To do: Return the listing beneath precisely, with every line intact.

Given records:
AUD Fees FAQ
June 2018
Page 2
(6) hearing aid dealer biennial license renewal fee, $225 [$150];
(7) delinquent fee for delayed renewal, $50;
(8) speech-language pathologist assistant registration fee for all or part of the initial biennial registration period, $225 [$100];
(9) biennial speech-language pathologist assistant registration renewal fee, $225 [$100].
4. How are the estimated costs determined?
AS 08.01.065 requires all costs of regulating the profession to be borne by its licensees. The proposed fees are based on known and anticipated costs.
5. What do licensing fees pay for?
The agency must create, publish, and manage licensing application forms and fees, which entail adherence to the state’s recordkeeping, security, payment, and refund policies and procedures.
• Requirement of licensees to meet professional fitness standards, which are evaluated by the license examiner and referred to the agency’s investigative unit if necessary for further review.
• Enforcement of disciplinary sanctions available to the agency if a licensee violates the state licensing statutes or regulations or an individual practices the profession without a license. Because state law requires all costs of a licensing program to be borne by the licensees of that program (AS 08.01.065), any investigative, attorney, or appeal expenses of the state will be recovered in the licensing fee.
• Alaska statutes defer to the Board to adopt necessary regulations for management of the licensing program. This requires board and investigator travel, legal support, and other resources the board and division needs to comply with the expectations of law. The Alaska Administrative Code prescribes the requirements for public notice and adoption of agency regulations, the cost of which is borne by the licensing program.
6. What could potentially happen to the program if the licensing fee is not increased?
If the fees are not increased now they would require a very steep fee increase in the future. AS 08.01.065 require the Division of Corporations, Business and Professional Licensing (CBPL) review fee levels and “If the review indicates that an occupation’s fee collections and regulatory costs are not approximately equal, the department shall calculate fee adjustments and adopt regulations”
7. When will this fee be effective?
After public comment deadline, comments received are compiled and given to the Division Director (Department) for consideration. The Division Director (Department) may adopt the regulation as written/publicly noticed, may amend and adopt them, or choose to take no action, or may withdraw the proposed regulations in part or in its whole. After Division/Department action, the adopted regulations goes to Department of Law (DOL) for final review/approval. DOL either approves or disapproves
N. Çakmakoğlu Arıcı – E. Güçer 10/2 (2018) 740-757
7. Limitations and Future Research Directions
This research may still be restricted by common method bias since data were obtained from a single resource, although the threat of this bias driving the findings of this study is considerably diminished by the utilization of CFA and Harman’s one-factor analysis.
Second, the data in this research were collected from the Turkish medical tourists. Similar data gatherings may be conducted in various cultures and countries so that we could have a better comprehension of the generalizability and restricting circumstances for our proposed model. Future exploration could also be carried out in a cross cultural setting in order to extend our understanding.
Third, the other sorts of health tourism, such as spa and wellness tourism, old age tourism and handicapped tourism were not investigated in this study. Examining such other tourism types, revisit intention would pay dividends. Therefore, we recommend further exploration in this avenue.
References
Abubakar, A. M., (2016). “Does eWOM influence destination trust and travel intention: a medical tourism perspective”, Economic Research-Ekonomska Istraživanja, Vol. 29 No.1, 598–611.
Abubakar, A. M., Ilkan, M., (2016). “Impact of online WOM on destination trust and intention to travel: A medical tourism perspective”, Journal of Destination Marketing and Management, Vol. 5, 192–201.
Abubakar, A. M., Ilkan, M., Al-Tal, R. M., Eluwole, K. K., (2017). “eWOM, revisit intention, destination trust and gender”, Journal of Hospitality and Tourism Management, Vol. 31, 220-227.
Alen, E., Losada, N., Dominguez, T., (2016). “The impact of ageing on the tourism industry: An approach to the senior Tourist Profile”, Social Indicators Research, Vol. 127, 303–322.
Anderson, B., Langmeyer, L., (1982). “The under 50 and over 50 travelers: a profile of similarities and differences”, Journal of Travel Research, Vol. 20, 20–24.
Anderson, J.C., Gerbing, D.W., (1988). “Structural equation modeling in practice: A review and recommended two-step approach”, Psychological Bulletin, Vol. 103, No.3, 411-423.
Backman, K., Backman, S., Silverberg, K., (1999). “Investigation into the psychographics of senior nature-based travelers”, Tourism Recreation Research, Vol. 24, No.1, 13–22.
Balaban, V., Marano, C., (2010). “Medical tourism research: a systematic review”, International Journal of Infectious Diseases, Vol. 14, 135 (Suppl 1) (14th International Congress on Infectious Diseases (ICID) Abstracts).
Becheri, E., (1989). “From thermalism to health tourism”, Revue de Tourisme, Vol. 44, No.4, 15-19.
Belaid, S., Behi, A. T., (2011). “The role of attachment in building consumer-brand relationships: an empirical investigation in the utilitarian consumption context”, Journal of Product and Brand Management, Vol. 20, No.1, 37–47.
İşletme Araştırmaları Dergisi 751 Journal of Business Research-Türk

Exercise result:
AUD Fees FAQ
June 2018
Page 2
(6) hearing aid dealer biennial license renewal fee, $225 [$150];
(7) delinquent fee for delayed renewal, $50;
(8) speech-language pathologist assistant registration fee for all or part of the initial biennial registration period, $225 [$100];
(9) biennial speech-language pathologist assistant registration renewal fee, $225 [$100].
4. How are the estimated costs determined?
AS 08.01.065 requires all costs of regulating the profession to be borne by its licensees. The proposed fees are based on known and anticipated costs.
5. What do licensing fees pay for?
The agency must create, publish, and manage licensing application forms and fees, which entail adherence to the state’s recordkeeping, security, payment, and refund policies and procedures.
• Requirement of licensees to meet professional fitness standards, which are evaluated by the license examiner and referred to the agency’s investigative unit if necessary for further review.
• Enforcement of disciplinary sanctions available to the agency if a licensee violates the state licensing statutes or regulations or an individual practices the profession without a license. Because state law requires all costs of a licensing program to be borne by the licensees of that program (AS 08.01.065), any investigative, attorney, or appeal expenses of the state will be recovered in the licensing fee.
• Alaska statutes defer to the Board to adopt necessary regulations for management of the licensing program. This requires board and investigator travel, legal support, and other resources the board and division needs to comply with the expectations of law. The Alaska Administrative Code prescribes the requirements for public notice and adoption of agency regulations, the cost of which is borne by the licensing program.
6. What could potentially happen to the program if the licensing fee is not increased?
If the fees are not increased now they would require a very steep fee increase in the future. AS 08.01.065 require the Division of Corporations, Business and Professional Licensing (CBPL) review fee levels and “If the review indicates that an occupation’s fee collections and regulatory costs are not approximately equal, the department shall calculate fee adjustments and adopt regulations”
7. When will this fee be effective?
After public comment deadline, comments received are compiled and given to the Division Director (Department) for consideration. The Division Director (Department) may adopt the regulation as written/publicly noticed, may amend and adopt them, or choose to take no action, or may withdraw the proposed regulations in part or in its whole. After Division/Department action, the adopted regulations goes to Department of Law (DOL) for final review/approval. DOL either approves or disapproves
N. Çakmakoğlu Arıcı – E. Güçer 10/2 (2018) 740-757
7. Limitations and Future Research Directions
This research may still be restricted by common method bias since data were obtained from a single resource, although the threat of this bias driving the findings of this study is considerably diminished by the utilization of CFA and Harman’s one-factor analysis.
Second, the data in this research were collected from the Turkish medical tourists. Similar data gatherings may be conducted in various cultures and countries so that we could have a better comprehension of the generalizability and restricting circumstances for our proposed model. Future exploration could also be carried out in a cross cultural setting in order to extend our understanding.
Third, the other sorts of health tourism, such as spa and wellness tourism, old age tourism and handicapped tourism were not investigated in this study. Examining such other tourism types, revisit intention would pay dividends. Therefore, we recommend further exploration in this avenue.
References
Abubakar, A. M., (2016). “Does eWOM influence destination trust and travel intention: a medical tourism perspective”, Economic Research-Ekonomska Istraživanja, Vol. 29 No.1, 598–611.
Abubakar, A. M., Ilkan, M., (2016). “Impact of online WOM on destination trust and intention to travel: A medical tourism perspective”, Journal of Destination Marketing and Management, Vol. 5, 192–201.
Abubakar, A. M., Ilkan, M., Al-Tal, R. M., Eluwole, K. K., (2017). “eWOM, revisit intention, destination trust and gender”, Journal of Hospitality and Tourism Management, Vol. 31, 220-227.
Alen, E., Losada, N., Dominguez, T., (2016). “The impact of ageing on the tourism industry: An approach to the senior Tourist Profile”, Social Indicators Research, Vol. 127, 303–322.
Anderson, B., Langmeyer, L., (1982). “The under 50 and over 50 travelers: a profile of similarities and differences”, Journal of Travel Research, Vol. 20, 20–24.
Anderson, J.C., Gerbing, D.W., (1988). “Structural equation modeling in practice: A review and recommended two-step approach”, Psychological Bulletin, Vol. 103, No.3, 411-423.
Backman, K., Backman, S., Silverberg, K., (1999). “Investigation into the psychographics of senior nature-based travelers”, Tourism Recreation Research, Vol. 24, No.1, 13–22.
Balaban, V., Marano, C., (2010). “Medical tourism research: a systematic review”, International Journal of Infectious Diseases, Vol. 14, 135 (Suppl 1) (14th International Congress on Infectious Diseases (ICID) Abstracts).
Becheri, E., (1989). “From thermalism to health tourism”, Revue de Tourisme, Vol. 44, No.4, 15-19.
Belaid, S., Behi, A. T., (2011). “The role of attachment in building consumer-brand relationships: an empirical investigation in the utilitarian consumption context”, Journal of Product and Brand Management, Vol. 20, No.1, 37–47.
İşletme Araştırmaları Dergisi 751 Journal of Business Research-Türk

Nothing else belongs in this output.